▸ Items from a dataset:
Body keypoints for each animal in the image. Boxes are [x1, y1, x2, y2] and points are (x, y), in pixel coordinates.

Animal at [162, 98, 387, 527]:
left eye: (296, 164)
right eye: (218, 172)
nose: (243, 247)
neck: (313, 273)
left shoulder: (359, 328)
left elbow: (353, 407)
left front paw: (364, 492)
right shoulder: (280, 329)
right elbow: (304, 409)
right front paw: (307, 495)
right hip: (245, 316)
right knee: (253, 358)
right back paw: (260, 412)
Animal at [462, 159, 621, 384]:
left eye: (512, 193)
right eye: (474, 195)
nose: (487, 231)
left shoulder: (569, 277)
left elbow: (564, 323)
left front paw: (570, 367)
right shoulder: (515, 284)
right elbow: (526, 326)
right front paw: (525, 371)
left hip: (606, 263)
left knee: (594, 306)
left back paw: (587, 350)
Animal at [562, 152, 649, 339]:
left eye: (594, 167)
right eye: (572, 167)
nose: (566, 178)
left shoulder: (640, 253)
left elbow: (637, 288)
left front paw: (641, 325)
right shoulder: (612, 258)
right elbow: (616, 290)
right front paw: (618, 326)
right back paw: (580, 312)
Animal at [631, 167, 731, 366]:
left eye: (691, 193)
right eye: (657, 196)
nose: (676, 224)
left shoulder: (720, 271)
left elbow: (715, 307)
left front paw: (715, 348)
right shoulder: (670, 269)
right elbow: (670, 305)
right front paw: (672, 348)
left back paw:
* * *
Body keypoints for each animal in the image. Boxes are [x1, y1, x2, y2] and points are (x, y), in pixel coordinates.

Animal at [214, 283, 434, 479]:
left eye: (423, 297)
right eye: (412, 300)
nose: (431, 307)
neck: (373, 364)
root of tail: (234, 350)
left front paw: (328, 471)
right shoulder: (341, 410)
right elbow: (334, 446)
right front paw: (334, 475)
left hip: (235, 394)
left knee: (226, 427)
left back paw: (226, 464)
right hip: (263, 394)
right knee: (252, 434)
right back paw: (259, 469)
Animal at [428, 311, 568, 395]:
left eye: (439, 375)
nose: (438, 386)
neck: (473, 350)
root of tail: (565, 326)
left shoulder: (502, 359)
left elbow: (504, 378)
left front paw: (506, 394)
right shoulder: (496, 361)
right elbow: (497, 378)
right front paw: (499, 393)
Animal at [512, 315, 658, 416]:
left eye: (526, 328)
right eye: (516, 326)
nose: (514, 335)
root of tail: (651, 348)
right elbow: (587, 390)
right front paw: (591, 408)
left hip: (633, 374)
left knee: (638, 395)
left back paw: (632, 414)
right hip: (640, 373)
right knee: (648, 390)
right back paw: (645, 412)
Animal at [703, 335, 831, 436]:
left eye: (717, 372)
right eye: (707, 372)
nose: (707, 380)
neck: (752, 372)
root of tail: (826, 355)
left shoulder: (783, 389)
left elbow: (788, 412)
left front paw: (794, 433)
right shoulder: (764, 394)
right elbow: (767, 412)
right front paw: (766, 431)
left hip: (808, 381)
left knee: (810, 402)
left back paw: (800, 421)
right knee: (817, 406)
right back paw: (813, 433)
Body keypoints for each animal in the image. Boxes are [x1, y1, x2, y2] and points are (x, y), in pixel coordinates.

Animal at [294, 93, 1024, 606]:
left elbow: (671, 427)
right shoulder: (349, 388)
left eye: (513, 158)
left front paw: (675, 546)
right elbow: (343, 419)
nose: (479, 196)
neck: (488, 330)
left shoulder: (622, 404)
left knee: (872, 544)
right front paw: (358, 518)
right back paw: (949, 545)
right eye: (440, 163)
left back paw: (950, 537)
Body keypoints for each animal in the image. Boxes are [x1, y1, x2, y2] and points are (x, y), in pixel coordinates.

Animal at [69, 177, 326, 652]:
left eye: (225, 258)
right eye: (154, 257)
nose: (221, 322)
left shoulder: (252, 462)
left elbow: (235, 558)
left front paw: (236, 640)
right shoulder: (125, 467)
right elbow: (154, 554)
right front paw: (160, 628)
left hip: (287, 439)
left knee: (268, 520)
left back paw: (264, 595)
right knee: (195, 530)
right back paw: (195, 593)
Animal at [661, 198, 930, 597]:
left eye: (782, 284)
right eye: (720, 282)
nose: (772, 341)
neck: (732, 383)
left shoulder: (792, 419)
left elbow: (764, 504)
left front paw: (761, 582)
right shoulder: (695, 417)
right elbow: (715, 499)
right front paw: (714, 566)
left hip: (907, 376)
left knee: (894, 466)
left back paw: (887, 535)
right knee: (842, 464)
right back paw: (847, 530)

▸ What the task requires:
From the records above, print only the lines between the one holding "right hip: (640, 373)" and the one holding "right elbow: (154, 554)", inclusive, exactly as they stand.

▸ Task response:
right hip: (640, 373)
right knee: (648, 390)
right back paw: (645, 412)
Animal at [703, 335, 831, 436]:
left eye: (717, 372)
right eye: (707, 372)
nose: (707, 380)
neck: (752, 372)
root of tail: (826, 355)
left shoulder: (783, 389)
left elbow: (788, 412)
left front paw: (794, 433)
right shoulder: (764, 394)
right elbow: (767, 412)
right front paw: (766, 431)
left hip: (808, 381)
left knee: (810, 402)
left back paw: (800, 421)
right knee: (817, 406)
right back paw: (813, 433)
Body keypoints for each animal in the image. Boxes are [x1, y1, x2, y2] and points are (x, y), in pixel coordinates.

Animal at [294, 93, 1024, 606]:
left elbow: (671, 427)
right shoulder: (349, 388)
left eye: (513, 158)
left front paw: (675, 546)
right elbow: (343, 419)
nose: (479, 196)
neck: (488, 330)
left shoulder: (622, 404)
left knee: (872, 544)
right front paw: (358, 518)
right back paw: (949, 545)
right eye: (440, 163)
left back paw: (950, 537)
Body keypoints for each animal in the image. Boxes are [x1, y1, x2, y2] and points are (x, y), in pixel coordinates.

Animal at [69, 177, 326, 652]:
left eye: (225, 258)
right eye: (154, 257)
nose: (221, 322)
left shoulder: (252, 462)
left elbow: (235, 558)
left front paw: (236, 640)
right shoulder: (125, 467)
right elbow: (154, 554)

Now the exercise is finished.